Exercise objective:
Sort through the data and copy the lines holding the word "four".

Records from a collection:
-=-=-=-=-

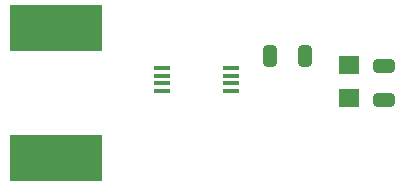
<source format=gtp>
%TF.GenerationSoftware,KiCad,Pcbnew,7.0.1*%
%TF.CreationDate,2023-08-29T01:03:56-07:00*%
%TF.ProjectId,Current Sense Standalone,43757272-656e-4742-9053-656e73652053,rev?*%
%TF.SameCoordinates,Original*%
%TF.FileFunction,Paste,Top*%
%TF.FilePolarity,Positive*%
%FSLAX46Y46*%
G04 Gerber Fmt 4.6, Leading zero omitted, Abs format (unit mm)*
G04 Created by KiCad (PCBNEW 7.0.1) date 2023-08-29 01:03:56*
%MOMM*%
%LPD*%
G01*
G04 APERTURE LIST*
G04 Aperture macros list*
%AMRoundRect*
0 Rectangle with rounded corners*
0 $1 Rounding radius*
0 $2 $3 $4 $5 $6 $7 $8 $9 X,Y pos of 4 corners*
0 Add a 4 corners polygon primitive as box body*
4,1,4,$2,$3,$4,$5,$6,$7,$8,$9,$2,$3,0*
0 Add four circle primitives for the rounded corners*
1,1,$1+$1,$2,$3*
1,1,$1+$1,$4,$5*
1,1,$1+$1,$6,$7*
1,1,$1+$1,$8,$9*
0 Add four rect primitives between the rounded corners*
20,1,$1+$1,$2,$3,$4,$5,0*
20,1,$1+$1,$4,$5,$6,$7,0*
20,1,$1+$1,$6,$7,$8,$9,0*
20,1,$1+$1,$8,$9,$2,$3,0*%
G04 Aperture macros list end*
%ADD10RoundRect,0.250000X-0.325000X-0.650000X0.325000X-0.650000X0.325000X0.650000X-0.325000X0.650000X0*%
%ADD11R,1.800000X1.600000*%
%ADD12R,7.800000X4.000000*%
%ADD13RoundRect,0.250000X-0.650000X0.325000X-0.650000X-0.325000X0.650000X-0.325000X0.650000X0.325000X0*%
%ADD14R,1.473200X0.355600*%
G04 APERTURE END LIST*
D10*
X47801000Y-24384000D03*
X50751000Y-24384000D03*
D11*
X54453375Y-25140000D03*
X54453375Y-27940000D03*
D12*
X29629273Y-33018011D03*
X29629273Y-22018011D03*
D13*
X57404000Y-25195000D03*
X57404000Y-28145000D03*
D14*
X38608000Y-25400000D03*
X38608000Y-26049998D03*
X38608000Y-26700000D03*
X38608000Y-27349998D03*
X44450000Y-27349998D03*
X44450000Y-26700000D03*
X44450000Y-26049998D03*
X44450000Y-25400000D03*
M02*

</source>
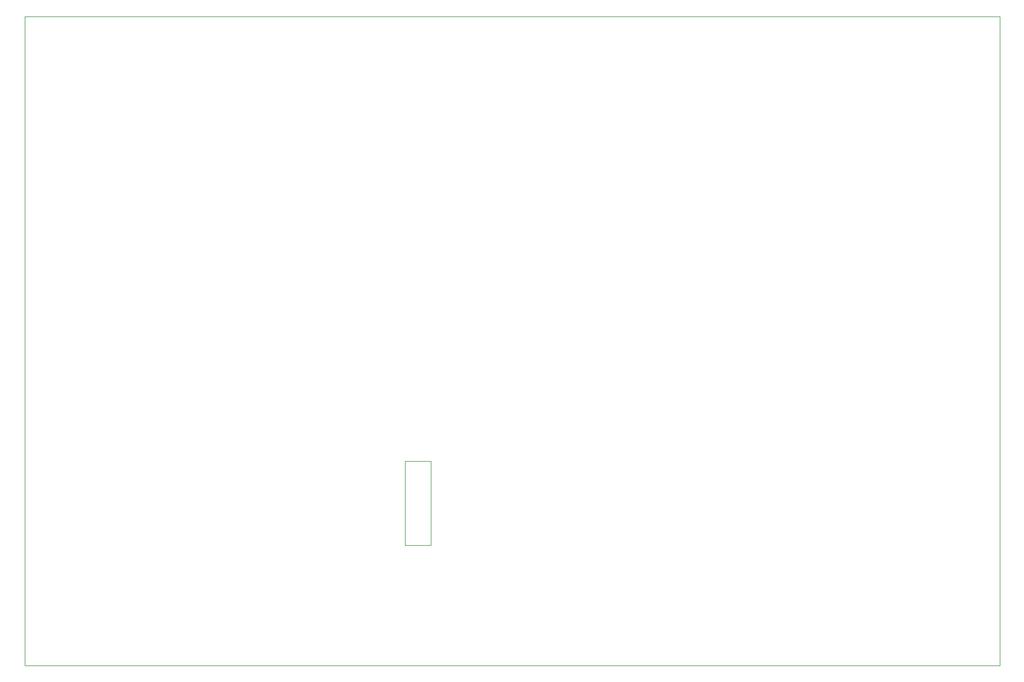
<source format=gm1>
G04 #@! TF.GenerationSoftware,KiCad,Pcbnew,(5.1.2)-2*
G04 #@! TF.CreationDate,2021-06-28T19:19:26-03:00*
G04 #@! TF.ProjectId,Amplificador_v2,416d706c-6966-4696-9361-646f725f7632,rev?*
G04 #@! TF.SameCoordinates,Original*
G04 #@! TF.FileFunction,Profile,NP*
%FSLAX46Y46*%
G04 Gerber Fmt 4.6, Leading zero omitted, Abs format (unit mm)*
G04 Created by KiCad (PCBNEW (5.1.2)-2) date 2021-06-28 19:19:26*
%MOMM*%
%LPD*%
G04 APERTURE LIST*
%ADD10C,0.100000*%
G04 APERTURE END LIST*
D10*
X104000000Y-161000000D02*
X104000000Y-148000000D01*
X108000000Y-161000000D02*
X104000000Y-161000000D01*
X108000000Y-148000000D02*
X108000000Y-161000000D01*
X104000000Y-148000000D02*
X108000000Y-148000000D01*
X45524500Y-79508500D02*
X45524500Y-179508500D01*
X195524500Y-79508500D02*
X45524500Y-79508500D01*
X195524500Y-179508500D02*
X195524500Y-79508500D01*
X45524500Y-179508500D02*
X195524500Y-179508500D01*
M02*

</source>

-=-=-=-=-

Solution to this task:
0 Add four circle primitives for the rounded corners*
0 Add four rect primitives between the rounded corners*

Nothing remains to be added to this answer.